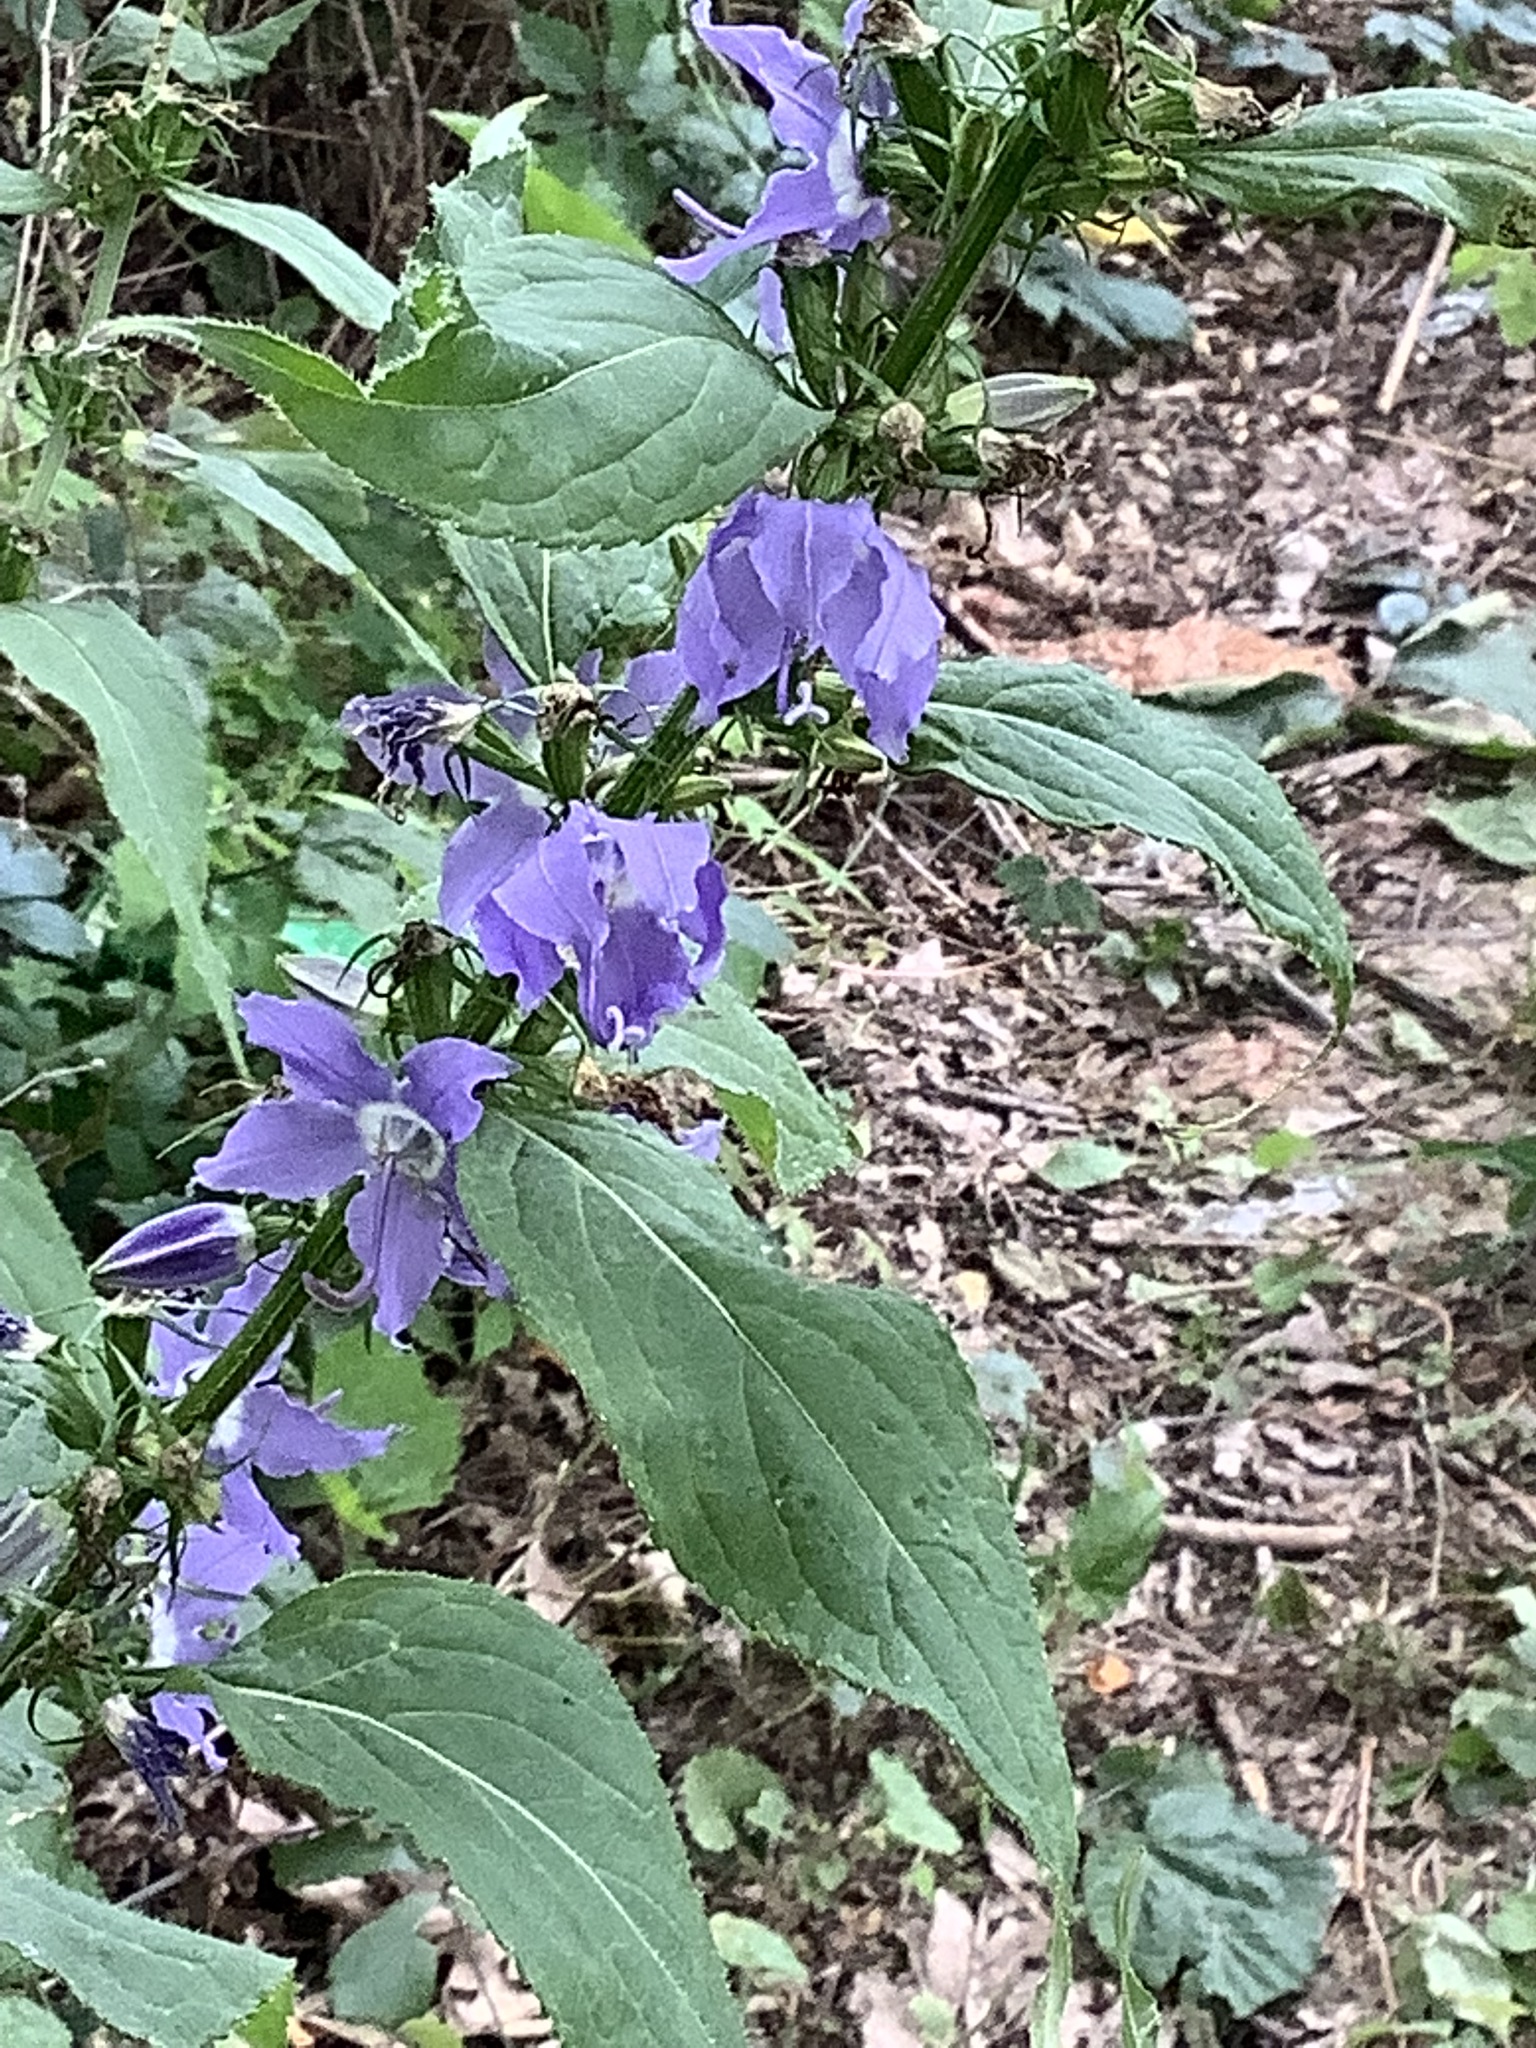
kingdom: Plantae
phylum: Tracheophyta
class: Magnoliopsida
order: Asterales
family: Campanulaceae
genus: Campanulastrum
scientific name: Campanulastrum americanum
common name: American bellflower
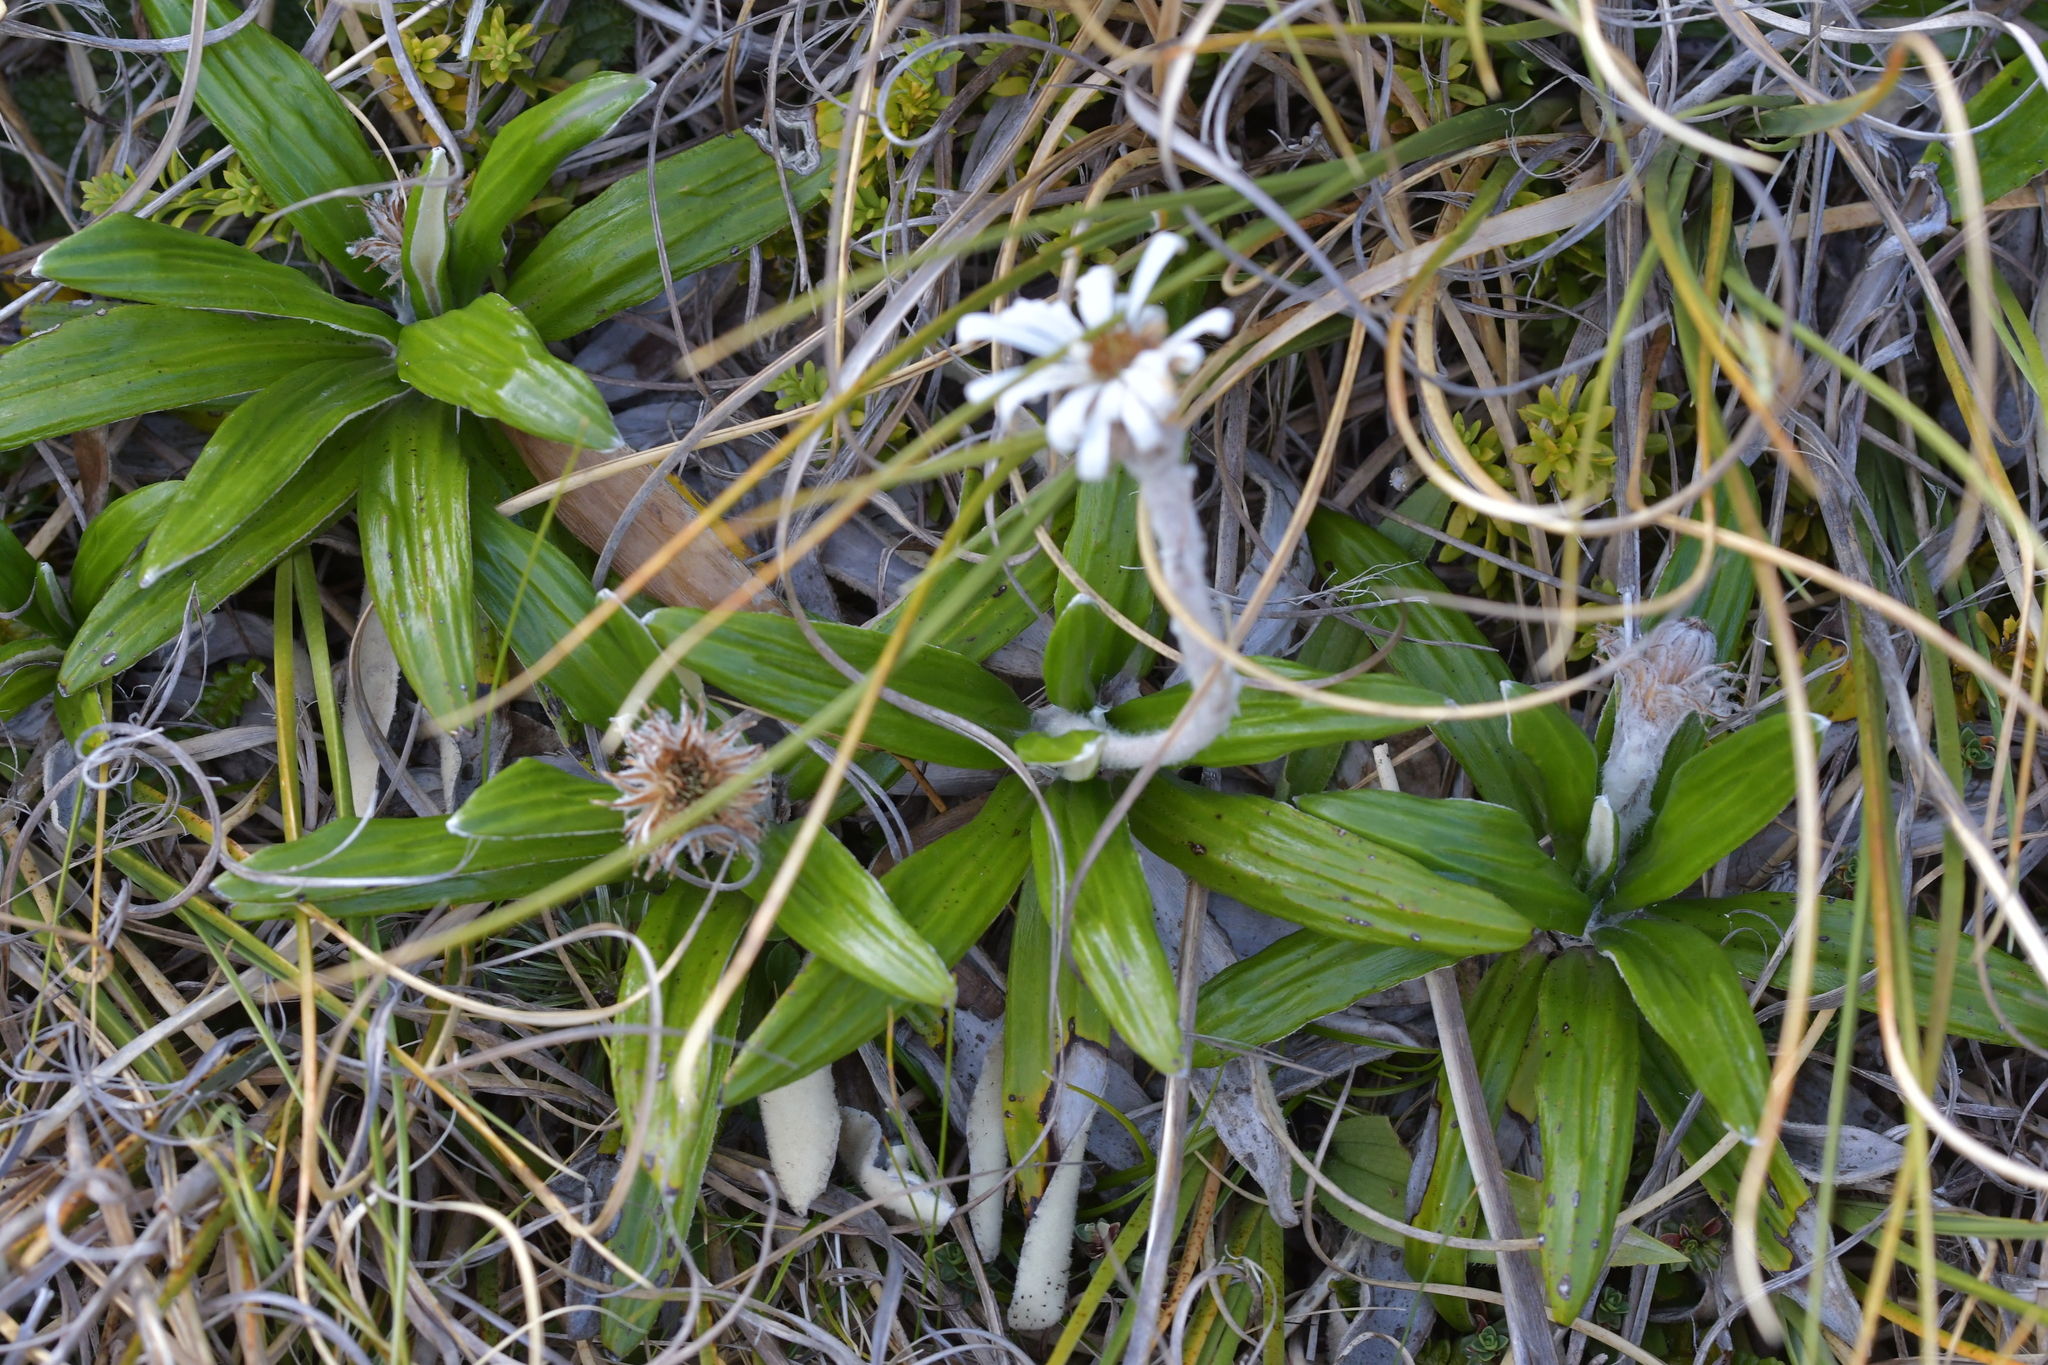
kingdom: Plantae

+ + +

• **Exercise aim**
Render every line of the listing as a JSON list of strings, with one string per line and blank lines omitted. Leave the pictures out of the answer.

• **Answer to the exercise**
[
  "kingdom: Plantae",
  "phylum: Tracheophyta",
  "class: Magnoliopsida",
  "order: Asterales",
  "family: Campanulaceae",
  "genus: Campanulastrum",
  "scientific name: Campanulastrum americanum",
  "common name: American bellflower",
  "kingdom: Plantae"
]